Hier sind die drei wichtigsten Gründe, warum deine Körpermitte mitläuft:
- Stabilität & Kraftübertragung: Deine Bauchmuskeln bilden das Verbindungsstück zwischen Ober- und Unterkörper. Sie stabilisieren den Rumpf, verhindern übermäßiges Schwanken und sorgen dafür, dass die Kraft deiner Beine direkt in den Vortrieb geht.
- Vorbeugung von Verletzungen: Ein starker Core (Muskeln zwischen Zwerchfell und Hüfte) entlastet die Wirbelsäule und das Becken. Das schützt dich vor den typischen "HSP-Rückenschmerzen" und vor Gelenkproblemen in der Lendenwirbelsäule (L4/L5).
- Laufökonomie: Wenn deine Rumpfmuskulatur ermüdet, knickt deine Haltung ein. Mit trainierten Bauchmuskeln hältst du deine aufrechte Form länger durch, atmest freier und bleibst auch auf den letzten Kilometern dynamisch.
Ich verlinke hier ein YouTube-Video, das sich speziell mit dem Bauchmuskeltraining befasst.
Zusätzlich sind hier vier hocheffektive Übungen, die speziell auf die Bauchmuskeln zugeschnitten sind. Du kannst sie wunderbar als kurzes Core-Workout (ca. 10–15 Minuten) machen. Mir ist es bewusst, dass nicht jeder unter uns wegen des Fortschritts seiner HSP die Übungen alle machen kann. Mache dann einfach so viel wie möglich. Denn Wenig ist immer noch besser als Nichts.
1. Unterarmstütz (Plank) – Der Klassiker
Der Plank ist die Basis für eine stabile Körpermitte.
- Ausführung: Stütze dich auf die Unterarme und Zehenspitzen. Dein Körper bildet eine gerade Linie vom Kopf bis zu den Fersen. Ziehe den Bauchnabel fest nach innen.
- Vorteil: Verhindert das Einknicken im Rumpf bei Ermüdung.
- Dauer: 3 x 45–60 Sekunden halten.
2. Dead Bug – Für Koordination & Rücken
Diese Übung ist ideal, da sie die diagonale Bewegung beim Laufen imitiert.
Beckenstabilität schont den unteren Rücken.
3. Bergsteiger (Mountain Climber) – Dynamik pur
Diese Übung bringt Puls und Bauchspannung zusammen.
- Ausführung: Starte in der Liegestützposition. Ziehe abwechselnd die Knie zügig Richtung Brust. Achte darauf, dass dein Gesäß nicht zu weit nach oben wandert.
- Vorteil: Trainiert die Hüftbeuger und die Schnellkraft.
- Dauer: 3 x 30–45 Sekunden Power geben.
4. Seitstütz (Side Plank) – Gegen das Schwanken
Die seitliche Muskulatur stabilisiert dein Becken bei jedem Schritt.

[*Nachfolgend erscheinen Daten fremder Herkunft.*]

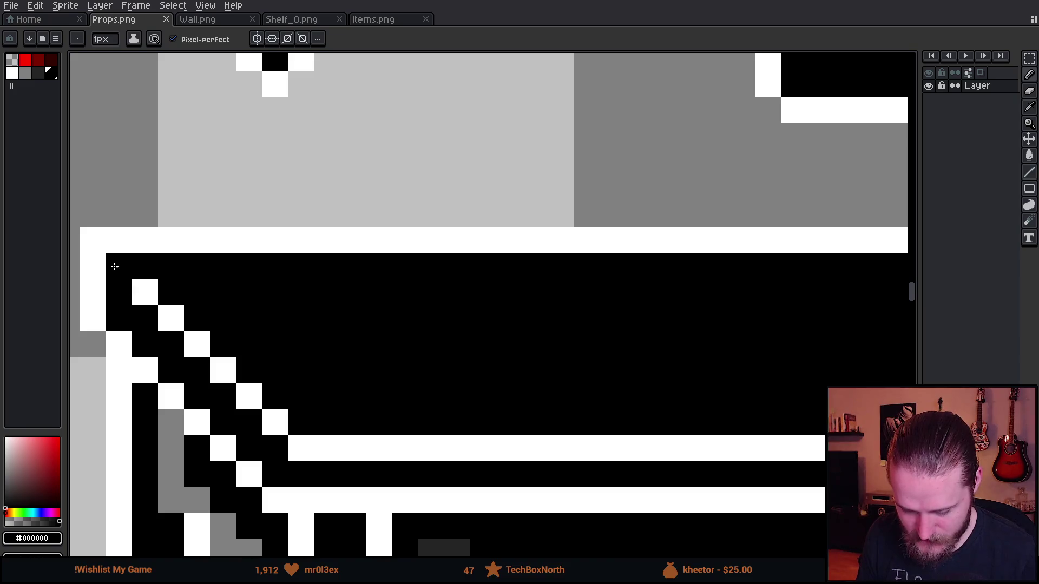
pyautogui.click(42, 78)
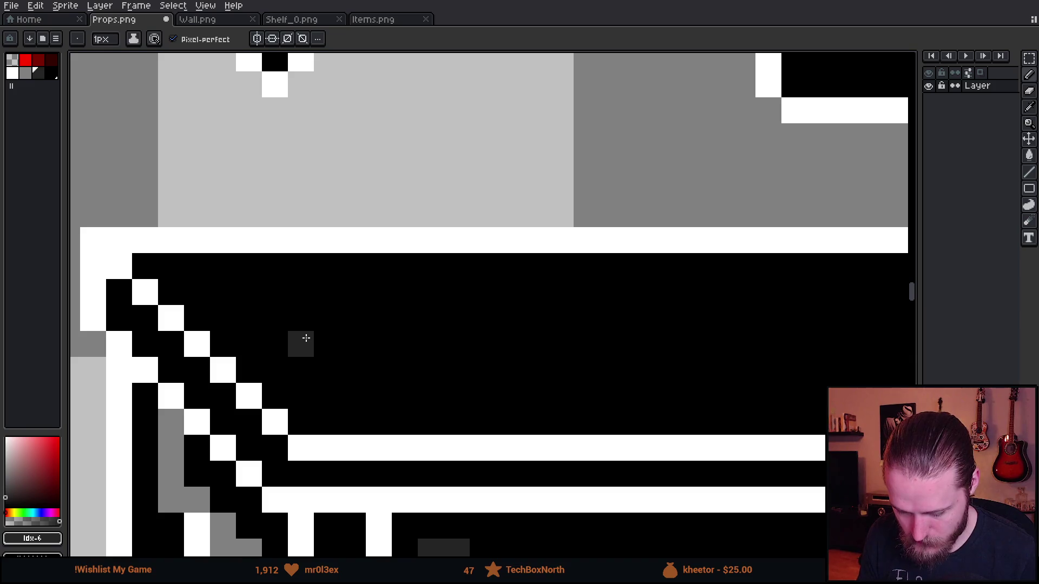
pyautogui.click(306, 338)
pyautogui.click(302, 287)
pyautogui.click(327, 395)
pyautogui.scroll(-2, 424, 355)
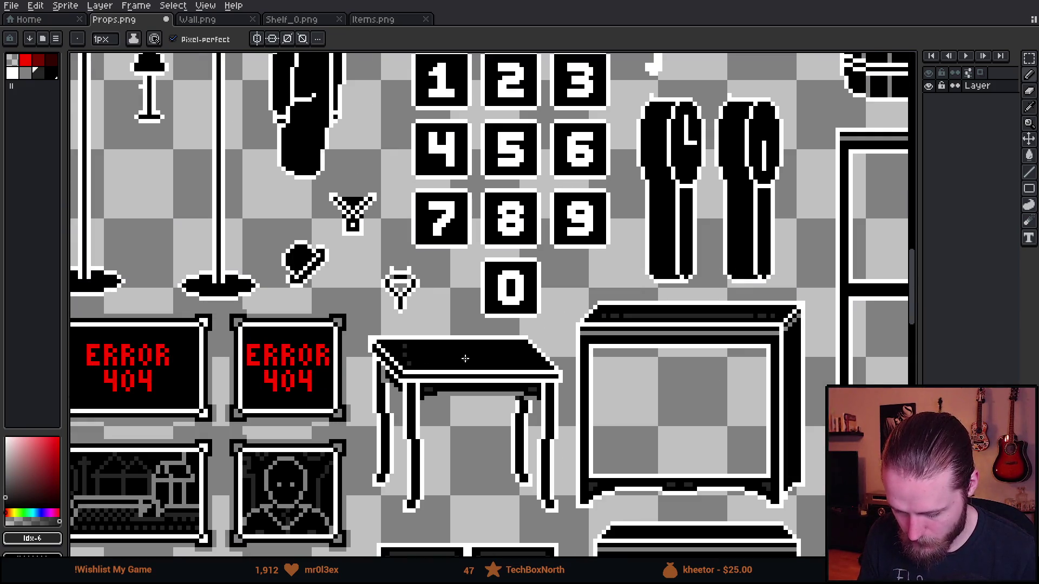
pyautogui.scroll(3, 465, 358)
pyautogui.click(202, 345)
pyautogui.click(202, 293)
pyautogui.scroll(-3, 268, 347)
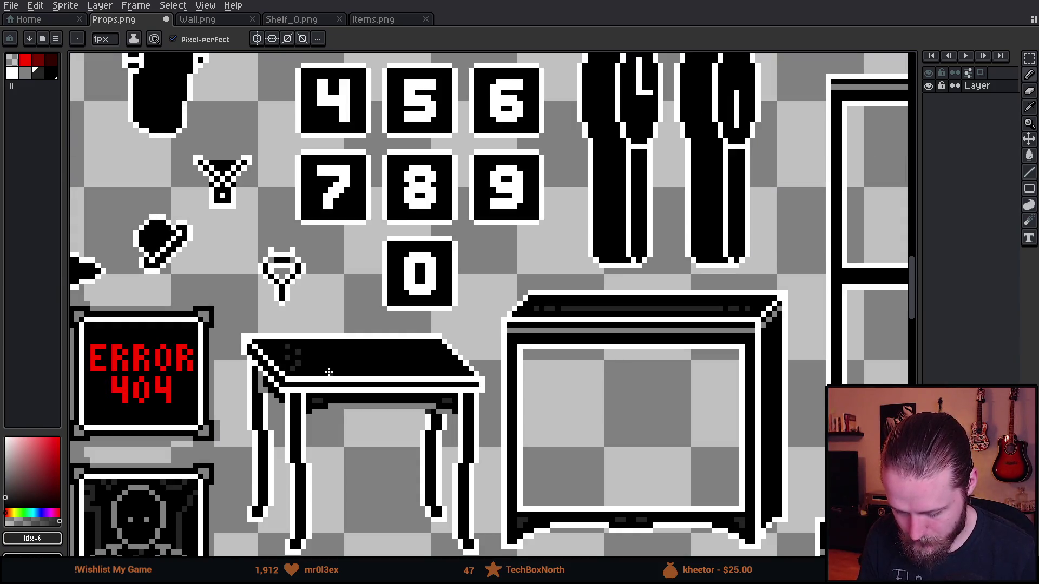
pyautogui.scroll(2, 329, 373)
pyautogui.press('ctrl+z')
pyautogui.press('ctrl+z')
pyautogui.press('ctrl+z')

- Ausführung: Stütze dich seitlich auf einen Unterarm. Die Füße liegen aufeinander oder voreinander. Drücke die Hüfte aktiv nach oben.
- Vorteil: Verringert das seitliche Ausbrechen der Hüfte.
- Dauer: Pro Seite 3 x 30–45 Sekunden halten.
Pro-Tipp: Qualität vor Quantität! Achte immer auf einen festen Core und vermeide ein Hohlkreuz. Ich wünsche guten persönlichen Erfolg bei den Übungen, die du mit deiner HSP noch machen kannst!